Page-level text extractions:
┌──
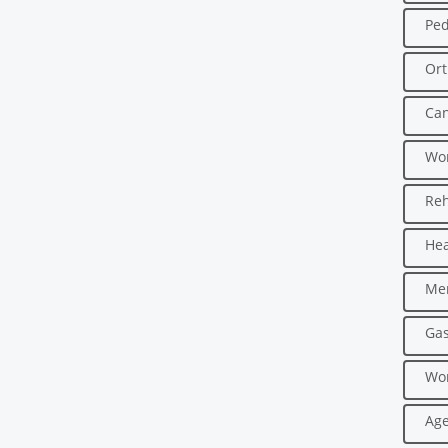
Ped
Ort
Can
Wo
Reh
Hea
Men
Gas
Wo
Age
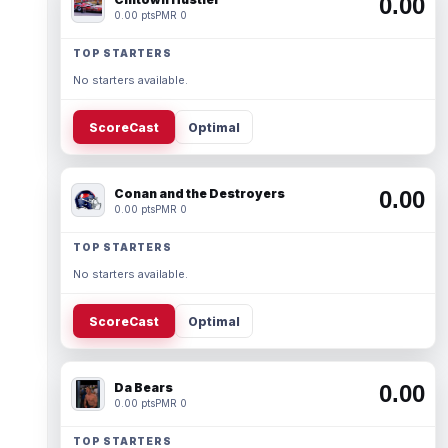
0.00
0.00 pts
PMR 0
TOP STARTERS
No starters available.
ScoreCast
Optimal
Conan and the Destroyers
0.00
0.00 pts
PMR 0
TOP STARTERS
No starters available.
ScoreCast
Optimal
Da Bears
0.00
0.00 pts
PMR 0
TOP STARTERS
└──
## WORK INSTRUCTION
Set down all of the entries exactly as they stand, without any image.

## ANSWER SECTION
Ped
Ort
Can
Wo
Reh
Hea
Men
Gas
Wo
Age
0.00
0.00 pts
PMR 0
TOP STARTERS
No starters available.
ScoreCast
Optimal
Conan and the Destroyers
0.00
0.00 pts
PMR 0
TOP STARTERS
No starters available.
ScoreCast
Optimal
Da Bears
0.00
0.00 pts
PMR 0
TOP STARTERS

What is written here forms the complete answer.